I always try to give coleslaw a chance at a restaurant, but the results often fall short of my expectations. Though The Bard’s Town adds a spicy kick to this cabbage dish, it was missing the pizzazz that I hoped for.

Next time, I’m going for the sweet potato fries, which I swiped from Rob’s plate throughout the evening. I dipped these crisp suckers in my barbecue sauce, which turned out to be a perfect combination of sweet and spice.

I capped my evening with a glass of white wine ($4 during happy hour) and a climb to the second floor to see Rob perform. I’m thankful that Rob introduced me to The Bard’s Town, not only for the food, but for the well-rounded evening that this venue gave me. I’m rooting for The Bard’s Town and everything it promotes — a good meal, a good drink and good times with local entertainment.

Notes about The Bard’s Town

    • A Trio of Halloween Radio Plays, the show in which Rob performs at The Bard’s Town, has shows at 7:30 p.m. Oct. 18, 19, and 20. The show is presented by the Coffee Cup Theatre Company and is performed in the style of old radio plays. The actors perform The Canterville Ghost, The Cask of Amontillado and The Monkey’s Paw. Tickets are $15, $10 for students and seniors.

The Stats

    • My Kingdom for Some Pork! with a side of spicy coleslaw: $9.99
    • Glass of house white wine: $4 (happy hour price)
    • Total (w/tax): $14.83

Mission: Failed

A little $10 Challenge housekeeping

I keep a little notebook in my purse in which I take notes on future blog posts, Twitter updates and freelance assignments.
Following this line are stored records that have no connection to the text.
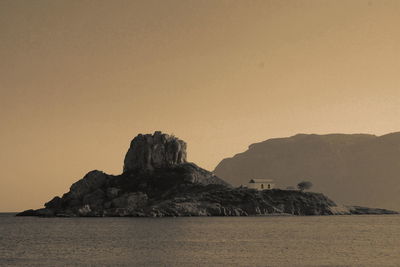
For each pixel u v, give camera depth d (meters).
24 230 194.50
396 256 102.56
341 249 115.50
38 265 94.50
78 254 110.56
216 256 105.06
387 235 155.12
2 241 144.25
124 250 117.31
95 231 181.75
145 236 155.62
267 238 145.88
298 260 98.00
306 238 145.12
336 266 90.25
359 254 106.12
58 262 98.25
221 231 174.75
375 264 92.00
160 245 127.75
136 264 94.69
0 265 94.88
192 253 110.44
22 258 104.88
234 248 119.50
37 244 134.62
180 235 158.38
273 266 91.12
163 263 95.81
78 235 163.75
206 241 137.50
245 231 174.38
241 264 93.88
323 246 122.31
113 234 165.75
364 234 159.25
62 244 133.62
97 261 99.00
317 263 93.94
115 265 93.69
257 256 104.50
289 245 125.31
That notebook is getting full fast.

I’ve been blessed to pick up some extra freelance writing assignments, including writing for LEO Weekly and the WFPL blog. I’m working on balancing those responsibilities to my first passion — this blog. I want to maintain a level of writing of which I can be proud.

To accomplish all this, I’m going to publish the $10 Challenge every other Friday. That will give me more time to write a good piece and meet other deadlines. So come back to the blog next Friday for the next $10 Challenge.

The $10 Challenge: Bazo’s Fresh Mexican Grill

Ever been to the Qdoba Mexican Grill on Fourth and Jefferson streets at noon on a weekday?

It’s a mad house.

The line often snakes at least 20 people from the cash register to the door, a daunting prospect to a hungry corporate employee with only an hour to eat.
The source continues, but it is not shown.